When Dollard met with the Daous he was particularly struck with how well they understood their consumers, he told Fortune. Meanwhile the Daous were especially eager to grow their business beyond the U.S. “One of the big opportunities they see for the brand is international expansion and that’s certainly a material capability of us,” Dollard added.
DAOU, which grows Cabernet Sauvignon, Malbec, and Semillon grapes, has bottles that sell for as high as $285 on the popular wine app Vivino. A magnum of DAOU’s 2020 Merlot sells for $590 on the vineyard’s website.
The acquisition includes $900 million in upfront payments, with another $100 million if certain performance targets are met.
TWE, which had about $1.6 billion in annual revenue, has had its sights set on the premium market for several years, as American consumers become increasingly interested in wine.
“We’re seeing across the wine category, the appetite and desire for consumers to explore and expand their knowledge and experience with wine,” Dollard says. “With that comes an appetite to explore in the luxury space.”
In fiscal 2023, 85% of TWE’s sales came from its premium and luxury brands, a two percentage point increase compared to the year before.
TWE already owns several wineries in the U.S. including Stag’s Leap, Acacia Winery, and Beringer Vineyards, the oldest continuously operating vineyard in the Napa Valley. Expanding further into the American market has been a top priority for TWE ever since China imposed massive tariffs on Australian wine imports. That tariff came after Australian Prime Minister Scott Morrison called for an independent investigation into the origins of COVID-19, a probe that China called “political games.” In March 2021, Chinese authorities retaliated by imposing a five-year tariff that went up to 218% for Australian wines that decimated Australia’s wine business. Imports to China fell 97% the first year.

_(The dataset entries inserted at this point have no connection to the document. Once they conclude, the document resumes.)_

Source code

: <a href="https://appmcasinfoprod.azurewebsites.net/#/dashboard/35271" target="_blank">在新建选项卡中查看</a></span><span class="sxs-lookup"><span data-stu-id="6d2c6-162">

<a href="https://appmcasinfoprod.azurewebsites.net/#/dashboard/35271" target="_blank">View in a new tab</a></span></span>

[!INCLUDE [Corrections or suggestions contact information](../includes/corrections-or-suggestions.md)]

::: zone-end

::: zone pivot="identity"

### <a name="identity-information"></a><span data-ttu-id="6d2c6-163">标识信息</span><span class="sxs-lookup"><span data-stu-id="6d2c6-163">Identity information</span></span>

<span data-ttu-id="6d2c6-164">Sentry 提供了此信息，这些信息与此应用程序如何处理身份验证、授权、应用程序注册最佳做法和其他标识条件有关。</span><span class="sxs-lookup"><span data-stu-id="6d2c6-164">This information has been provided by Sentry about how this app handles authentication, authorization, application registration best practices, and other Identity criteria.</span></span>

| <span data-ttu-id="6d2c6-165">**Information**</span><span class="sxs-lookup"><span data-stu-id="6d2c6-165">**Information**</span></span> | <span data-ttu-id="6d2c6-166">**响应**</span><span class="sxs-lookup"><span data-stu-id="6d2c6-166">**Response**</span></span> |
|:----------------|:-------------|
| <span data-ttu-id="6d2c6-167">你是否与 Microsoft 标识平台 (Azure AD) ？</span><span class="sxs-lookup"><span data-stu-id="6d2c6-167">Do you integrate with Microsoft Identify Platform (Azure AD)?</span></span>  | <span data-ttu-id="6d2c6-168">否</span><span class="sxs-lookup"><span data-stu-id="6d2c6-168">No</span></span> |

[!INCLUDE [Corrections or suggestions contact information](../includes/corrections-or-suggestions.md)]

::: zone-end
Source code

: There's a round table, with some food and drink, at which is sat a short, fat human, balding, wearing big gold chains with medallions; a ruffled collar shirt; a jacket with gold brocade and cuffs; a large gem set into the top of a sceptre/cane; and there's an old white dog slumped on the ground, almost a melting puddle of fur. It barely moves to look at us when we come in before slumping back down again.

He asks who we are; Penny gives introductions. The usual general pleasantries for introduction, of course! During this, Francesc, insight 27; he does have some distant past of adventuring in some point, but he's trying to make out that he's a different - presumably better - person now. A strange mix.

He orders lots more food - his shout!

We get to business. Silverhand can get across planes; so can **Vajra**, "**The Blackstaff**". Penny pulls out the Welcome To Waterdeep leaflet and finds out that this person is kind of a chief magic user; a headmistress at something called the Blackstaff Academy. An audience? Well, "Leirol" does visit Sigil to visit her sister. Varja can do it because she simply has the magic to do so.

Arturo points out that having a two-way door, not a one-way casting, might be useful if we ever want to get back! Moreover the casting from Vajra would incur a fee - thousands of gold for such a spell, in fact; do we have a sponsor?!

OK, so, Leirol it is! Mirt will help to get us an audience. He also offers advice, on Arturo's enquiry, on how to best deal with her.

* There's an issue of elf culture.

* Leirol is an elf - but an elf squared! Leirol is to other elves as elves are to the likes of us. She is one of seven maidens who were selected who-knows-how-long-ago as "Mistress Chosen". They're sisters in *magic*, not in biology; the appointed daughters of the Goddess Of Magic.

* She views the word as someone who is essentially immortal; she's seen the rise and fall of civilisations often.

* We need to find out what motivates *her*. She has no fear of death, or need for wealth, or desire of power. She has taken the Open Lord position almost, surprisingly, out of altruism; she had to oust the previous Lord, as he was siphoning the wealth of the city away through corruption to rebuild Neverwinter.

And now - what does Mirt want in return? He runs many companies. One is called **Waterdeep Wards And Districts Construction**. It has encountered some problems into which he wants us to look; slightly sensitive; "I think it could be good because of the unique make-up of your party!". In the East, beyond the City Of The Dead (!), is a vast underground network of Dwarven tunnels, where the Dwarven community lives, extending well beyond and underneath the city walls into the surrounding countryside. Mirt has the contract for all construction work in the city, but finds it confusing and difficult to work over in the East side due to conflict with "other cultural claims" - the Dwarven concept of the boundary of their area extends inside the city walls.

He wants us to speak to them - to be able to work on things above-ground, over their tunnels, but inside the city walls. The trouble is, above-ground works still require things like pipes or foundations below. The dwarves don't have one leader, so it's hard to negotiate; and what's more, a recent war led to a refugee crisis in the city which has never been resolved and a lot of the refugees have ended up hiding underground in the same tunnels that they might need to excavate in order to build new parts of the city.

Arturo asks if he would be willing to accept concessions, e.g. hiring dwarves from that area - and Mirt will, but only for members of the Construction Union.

“I don’t see why we would wait for China,” CEO Tim Ford told investors earlier this year.
Recent reports indicate the Australian government is hopeful Chinese officials will lift tariffs on wine imports, which would pave the way for TWE to return to the world’s second-largest economy. “Daou, particularly because we see Chinese market as an opportunity, continues to open doors for us and and that’s exactly why we get excited,” Dollard says.